Tugas a:
Salin ulang seluruh kutipan tentang hadits berlindung di masjid ketika ada wabah tanpa perubahan apa pun.

Kutipan:
>>

Ticker

6/recent/ticker-posts

Header Ads Widget

SHAHIHKAH HADITS BERLINDUNG DI MASJID KETIKA ADA WABAH ?

Disusun Oleh Abu Haitsam Fakhry

KAJIAN NIDA AL-ISLAM

بسم الله الرحمن الرحيم


HADITS KE 1:


Dari Anas bin Malik RA, bahwa Rasulullah SAW bersabda:

إنَّ اللهَ تعالى إذا أنزلَ عاهةً من السماءِ على أهلِ الأرضِ ، صُرِفَتْ عن عُمَّارِ المساجدِ


“Sesungguhnya ketika Allah ta’ala menurunkan penyakit dari langit kepada penduduk bumi maka Allah memalingkan penyakit tsb dari orang-orang yang memakmurkan masjid.” ( HR. Ibnu ‘Aasaakir (17 /11) dan Ibnu ‘Adiy ( 3 /232).

Lafadz lain:

Dari Anas bin Malik, bahwa Rasulullah SAW bersabda:


إذا أنزل اللهُ عزَّ وجلَّ عاهةً من السَّماءِ على الأرضِ صُرِفت عن عُمّارِ المساجدِ


Jika Allah Azza Wa Jalla menurunkan wabah dari langit ke bumi, itu dipalingkan dari orang-orang yang memakmurkan masjid.

<<

Data Masukan:

>>

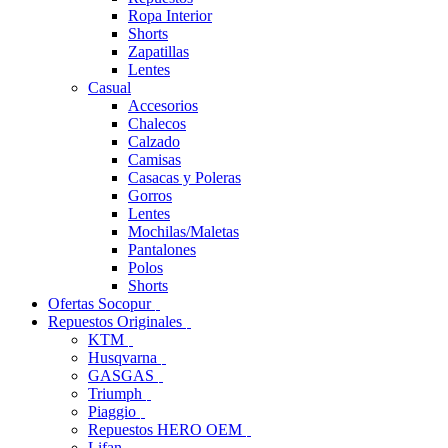
Ropa Interior
Shorts
Zapatillas
Lentes
Casual
Accesorios
Chalecos
Calzado
Camisas
Casacas y Poleras
Gorros
Lentes
Mochilas/Maletas
Pantalones
Polos
Shorts
Ofertas Socopur
Repuestos Originales
KTM
Husqvarna
GASGAS
Triumph
Piaggio
Repuestos HERO OEM
Lifan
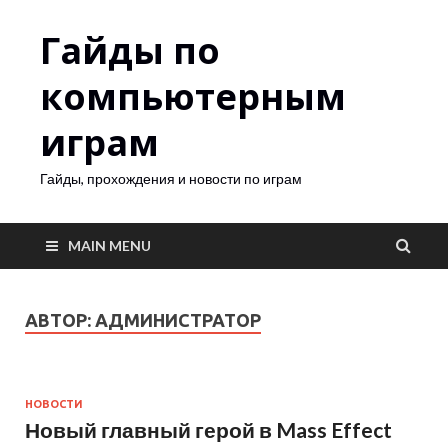
Гайды по
компьютерным
играм
Гайды, прохождения и новости по играм
MAIN MENU
АВТОР:
АДМИНИСТРАТОР
НОВОСТИ
Новый главный герой в Mass Effect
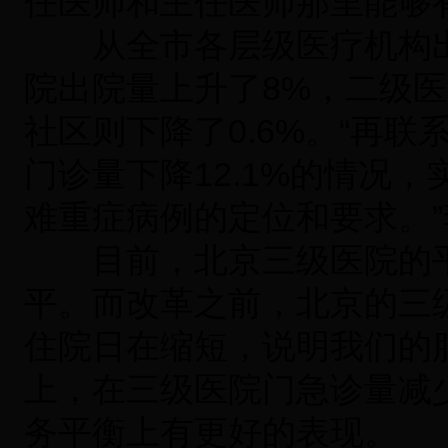
任医师和主任医师那里能够
从全市各层级医疗机构出
院出院量上升了8%，二级
社区则下降了0.6%。“再
门诊量下降12.1%的情况
难重症病例的定位和要求。
目前，北京三级医院的平均
平。而改革之前，北京的三级
住院日在缩短，说明我们的
上，在三级医院门急诊量减
务平衡上有更好的表现。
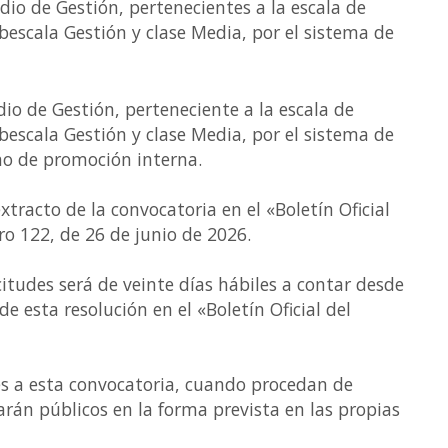
io de Gestión, pertenecientes a la escala de
bescala Gestión y clase Media, por el sistema de
io de Gestión, perteneciente a la escala de
bescala Gestión y clase Media, por el sistema de
no de promoción interna.
tracto de la convocatoria en el «Boletín Oficial
o 122, de 26 de junio de 2026.
citudes será de veinte días hábiles a contar desde
de esta resolución en el «Boletín Oficial del
es a esta convocatoria, cuando procedan de
arán públicos en la forma prevista en las propias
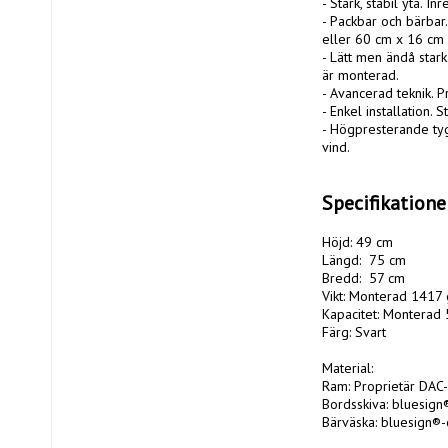
- Stark, stabil yta. I
- Packbar och bärbar.
eller 60 cm x 16 cm 
- Lätt men ändå stark
är monterad.

- Avancerad teknik. 
- Enkel installation. 
- Högpresterande tyg
vind.

Specifikatione
Höjd: 49 cm 

Längd:  75 cm 

Bredd:  57 cm

Vikt: Monterad 1417 g
Kapacitet: Monterad 
Färg: Svart

Material:

Ram: Proprietär DAC-a
Bordsskiva: bluesign
Bärväska: bluesign®-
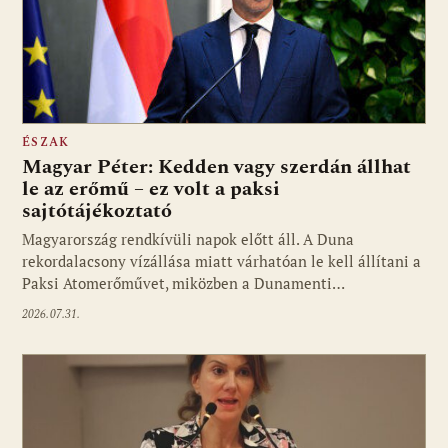
ÉSZAK
Magyar Péter: Kedden vagy szerdán állhat
le az erőmű – ez volt a paksi
sajtótájékoztató
Magyarország rendkívüli napok előtt áll. A Duna
rekordalacsony vízállása miatt várhatóan le kell állítani a
Paksi Atomerőművet, miközben a Dunamenti…
2026.07.31.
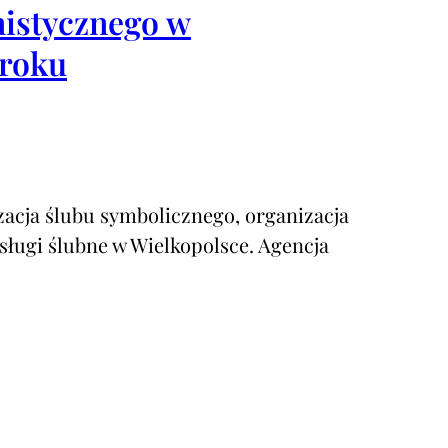
istycznego w
kroku
acja ślubu symbolicznego, organizacja
ugi ślubne w Wielkopolsce. Agencja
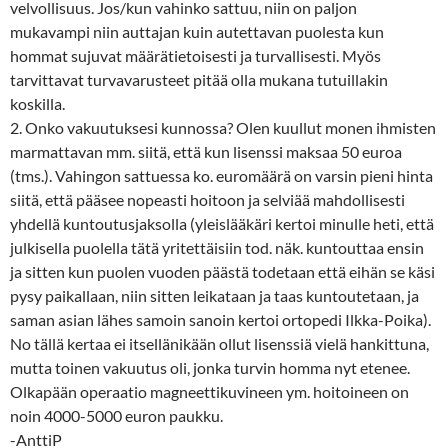
velvollisuus. Jos/kun vahinko sattuu, niin on paljon
mukavampi niin auttajan kuin autettavan puolesta kun
hommat sujuvat määrätietoisesti ja turvallisesti. Myös
tarvittavat turvavarusteet pitää olla mukana tutuillakin
koskilla.
2. Onko vakuutuksesi kunnossa? Olen kuullut monen ihmisten
marmattavan mm. siitä, että kun lisenssi maksaa 50 euroa
(tms.). Vahingon sattuessa ko. euromäärä on varsin pieni hinta
siitä, että pääsee nopeasti hoitoon ja selviää mahdollisesti
yhdellä kuntoutusjaksolla (yleislääkäri kertoi minulle heti, että
julkisella puolella tätä yritettäisiin tod. näk. kuntouttaa ensin
ja sitten kun puolen vuoden päästä todetaan että eihän se käsi
pysy paikallaan, niin sitten leikataan ja taas kuntoutetaan, ja
saman asian lähes samoin sanoin kertoi ortopedi Ilkka-Poika).
No tällä kertaa ei itsellänikään ollut lisenssiä vielä hankittuna,
mutta toinen vakuutus oli, jonka turvin homma nyt etenee.
Olkapään operaatio magneettikuvineen ym. hoitoineen on
noin 4000-5000 euron paukku.
-AnttiP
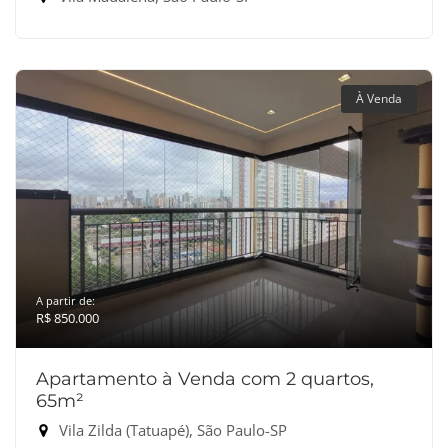
À Venda
A partir de:
R$ 850.000
Apartamento à Venda com 2 quartos,
65m²
Vila Zilda (Tatuapé), São Paulo-SP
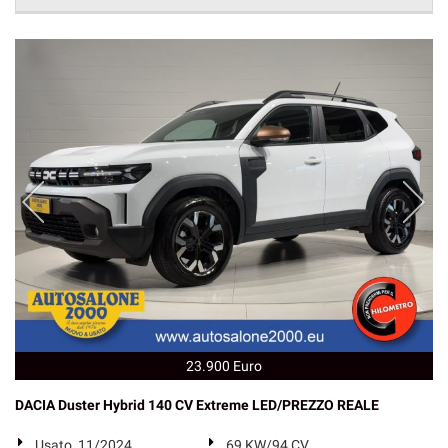
23.900 Euro
DACIA Duster Hybrid 140 CV Extreme LED/PREZZO REALE
Usato, 11/2024
69 KW/94 CV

<<

Tugas b:
Sajikan baris-baris catatan, mulai dari baris yang memuat "- Stark, stabil yta. I" hingga baris terakhir catatan, sebagai daftar JSON berisi string dengan satu string untuk setiap baris dan tanpa baris kosong. Jangan sertakan gambar dalam jawaban.

Hasil a:
Ticker

6/recent/ticker-posts

Header Ads Widget

SHAHIHKAH HADITS BERLINDUNG DI MASJID KETIKA ADA WABAH ?

Disusun Oleh Abu Haitsam Fakhry

KAJIAN NIDA AL-ISLAM

بسم الله الرحمن الرحيم


HADITS KE 1:


Dari Anas bin Malik RA, bahwa Rasulullah SAW bersabda:

إنَّ اللهَ تعالى إذا أنزلَ عاهةً من السماءِ على أهلِ الأرضِ ، صُرِفَتْ عن عُمَّارِ المساجدِ


“Sesungguhnya ketika Allah ta’ala menurunkan penyakit dari langit kepada penduduk bumi maka Allah memalingkan penyakit tsb dari orang-orang yang memakmurkan masjid.” ( HR. Ibnu ‘Aasaakir (17 /11) dan Ibnu ‘Adiy ( 3 /232).

Lafadz lain:

Dari Anas bin Malik, bahwa Rasulullah SAW bersabda:


إذا أنزل اللهُ عزَّ وجلَّ عاهةً من السَّماءِ على الأرضِ صُرِفت عن عُمّارِ المساجدِ


Jika Allah Azza Wa Jalla menurunkan wabah dari langit ke bumi, itu dipalingkan dari orang-orang yang memakmurkan masjid.

Hasil b:
[
  "- Stark, stabil yta. I",
  "- Packbar och bärbar.",
  "eller 60 cm x 16 cm ",
  "- Lätt men ändå stark",
  "är monterad.",
  "- Avancerad teknik. ",
  "- Enkel installation. ",
  "- Högpresterande tyg",
  "vind.",
  "Specifikatione",
  "Höjd: 49 cm ",
  "Längd:  75 cm ",
  "Bredd:  57 cm",
  "Vikt: Monterad 1417 g",
  "Kapacitet: Monterad ",
  "Färg: Svart",
  "Material:",
  "Ram: Proprietär DAC-a",
  "Bordsskiva: bluesign",
  "Bärväska: bluesign®-",
  "ÉSZAK",
  "Magyar Péter: Kedden vagy szerdán állhat",
  "le az erőmű – ez volt a paksi",
  "sajtótájékoztató",
  "Magyarország rendkívüli napok előtt áll. A Duna",
  "rekordalacsony vízállása miatt várhatóan le kell állítani a",
  "Paksi Atomerőművet, miközben a Dunamenti…",
  "2026.07.31.",
  "istycznego w",
  "kroku",
  "acja ślubu symbolicznego, organizacja",
  "ugi ślubne w Wielkopolsce. Agencja",
  "velvollisuus. Jos/kun vahinko sattuu, niin on paljon",
  "mukavampi niin auttajan kuin autettavan puolesta kun",
  "hommat sujuvat määrätietoisesti ja turvallisesti. Myös",
  "tarvittavat turvavarusteet pitää olla mukana tutuillakin",
  "koskilla.",
  "2. Onko vakuutuksesi kunnossa? Olen kuullut monen ihmisten",
  "marmattavan mm. siitä, että kun lisenssi maksaa 50 euroa",
  "(tms.). Vahingon sattuessa ko. euromäärä on varsin pieni hinta",
  "siitä, että pääsee nopeasti hoitoon ja selviää mahdollisesti",
  "yhdellä kuntoutusjaksolla (yleislääkäri kertoi minulle heti, että",
  "julkisella puolella tätä yritettäisiin tod. näk. kuntouttaa ensin",
  "ja sitten kun puolen vuoden päästä todetaan että eihän se käsi",
  "pysy paikallaan, niin sitten leikataan ja taas kuntoutetaan, ja",
  "saman asian lähes samoin sanoin kertoi ortopedi Ilkka-Poika).",
  "No tällä kertaa ei itsellänikään ollut lisenssiä vielä hankittuna,",
  "mutta toinen vakuutus oli, jonka turvin homma nyt etenee.",
  "Olkapään operaatio magneettikuvineen ym. hoitoineen on",
  "noin 4000-5000 euron paukku.",
  "-AnttiP",
  "À Venda",
  "A partir de:",
  "R$ 850.000",
  "Apartamento à Venda com 2 quartos,",
  "65m²",
  "Vila Zilda (Tatuapé), São Paulo-SP",
  "23.900 Euro",
  "DACIA Duster Hybrid 140 CV Extreme LED/PREZZO REALE",
  "Usato, 11/2024",
  "69 KW/94 CV"
]